Hay cine religioso -tal y como suena-, cine en el que aparecen curiosos o misteriosos personajes con poderes y capacidades sobrehumanas que se antojan divinos, sin que sean nombrados explícitamente en la pantalla y que el espectador acomoda a su gusto y, por último, otros que expresamente son Dios, o una representación suya más o menos aventurada. La mayoría de estas películas no son directamente doctrinales, sino que los sagrados protagonistas se dedican al bien sin membrete ni proselitismo de ningún tipo; tal vez por eso me costó aceptar que en una película de hace un año, con actores conocidos y muy conocidos, apareciera Dios en toda su plenitud. Como lo leen, el omnipotente y omnisciente creador del universo en, eso sí, versión multirracial; e imagino que se trata de un contraataque de las fuerzas cristianas intentando sostener la moral de tanto individuo desorientado por la falta de fe. Se trataba de un sano, particular y exclusivo Dios protestante -personalizado a gusto de cada consumidor- que venía a recordar que el paraíso es una cuestión individual al que se accede por méritos propios, a saber, con trabajo remunerado, casa en propiedad y una cuenta bancaria más o menos saneada; todo lo contrario de esas otras religiones que predican una salvación general para multitudes en las que la ayuda mutua y el amor a los demás confunden más que aclarar las mentes. Un Dios de un buenismo pueril que vendía con grandes sonrisas un sórdido egotismo particular y una santa resignación lo más alejados posible de cualquier atisbo de solidaridad o de una comunidad o iglesia universal. Tal y como imaginan, un Dios made in America.
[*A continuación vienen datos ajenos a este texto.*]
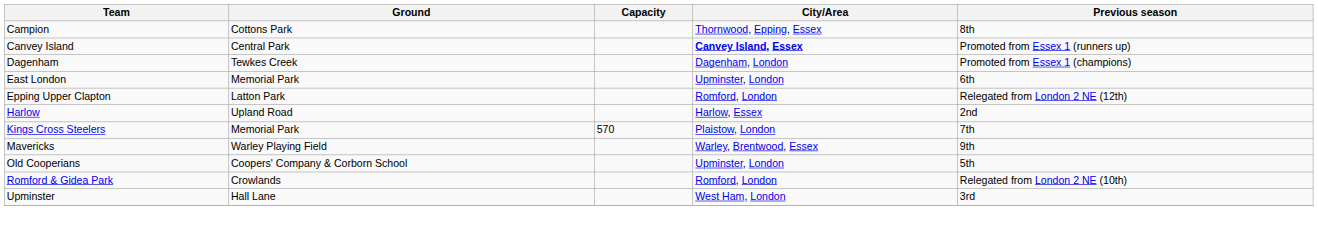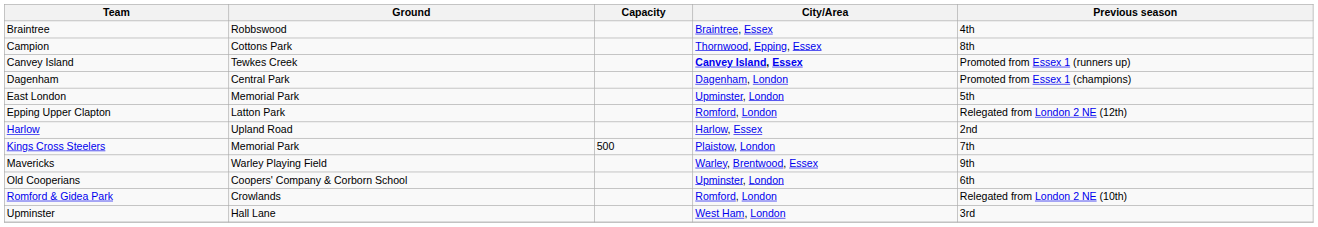+ row: Braintree | Robbswood | Braintree, Essex | 4th
Canvey Island | Ground: Central Park -> Tewkes Creek
Dagenham | Ground: Tewkes Creek -> Central Park
East London | Previous season: 6th -> 5th
Kings Cross Steelers | Capacity: 570 -> 500
Old Cooperians | Previous season: 5th -> 6th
Un Dios alejado del clásico rostro ario que se suele disfrutar en las versiones locales, por aquello de la cercanía con el fiel; porque en este caso Dios era mujer, y negra; y en sus otras personalizaciones, todas simultáneas -¡qué magnífica demostración de versatilidad!- también aparecía como mujer asiática, joven moreno de aspecto y rasgos mediterráneos o indígena norteamericano; con la misma sonrisa e ubicuidad e idéntico poder y bondad, hasta el punto de llevar al “prota” de la peli a una envidiable y soleada carrera por la superficie de las aguas que ya quisieran soñar los predicadores más exigentes y puristas. Todo un descubrimiento del que no acababa de dar crédito a medida que la película avanzaba y el Creador desplegaba sus habilidades -las mismas de siempre- a la hora de no saber cómo justificar las tragedias humanas (porque para eso ya está la fe); esas tragedias que suelen golpearnos dejándonos para el arrastre y que nos empeñamos en ver y asumir como no corresponde. Porque frente a nuestra ira, impotencia y desesperación tan terrenales hay algo más que nos resistimos a creer, que Dios nos quiere, por eso aprieta pero no ahoga; es decir, que las desgracias tienen que pasar y nuestra obligación es asumirlas con alegría.
Tan penoso como el resto de la película y donde más se nota la precariedad, tanto formal como imaginativa, de las religiones a la hora de adaptarse al presente era la versión cutre del paraíso que mostraba, en eso parece que no ha pasado el tiempo, se trataba de la misma versión de andar por casa que hace dos mil años se ofrecía a los castigados habitantes del desierto -entonces más bien justificada-, un jardín de lo más kitsch, una beatífica y soleada proliferación de árboles, lagos y flores, una espléndida y fresca vegetación que al parecer alegraba la vista y purificaba el alma de los asolados creyentes de entonces. En eso los productores de la película, probablemente apremiados por un proselitismo infantil de lo más burdo e irrespetuoso para con la inteligencia, no supieron o no se atrevieron a arriesgar en presente, porque en los tiempos que corren quién se aventura con un paraíso para tantos; ¿toda la humanidad? ¿mezclados e iguales cuando nuestra religión es la mejor con diferencia? ¡Qué confusión tan repulsiva! Mejor echar mano de lo que siempre ha funcionado con los espíritus simples.
En fin, que si ya no tuviéramos suficiente con semanas, santos, romerías y patrones locales, ahora viene la derecha norteamericana más recalcitrante a intentar convencernos, de la mano Hollywood, de que el trabajo individual dentro de un orden capitalista de propiedad privada es lo que realmente santifica y gana el cielo. Qué cerca queda Max Weber.
¡Ah! la película por aquí se titula La Cabaña.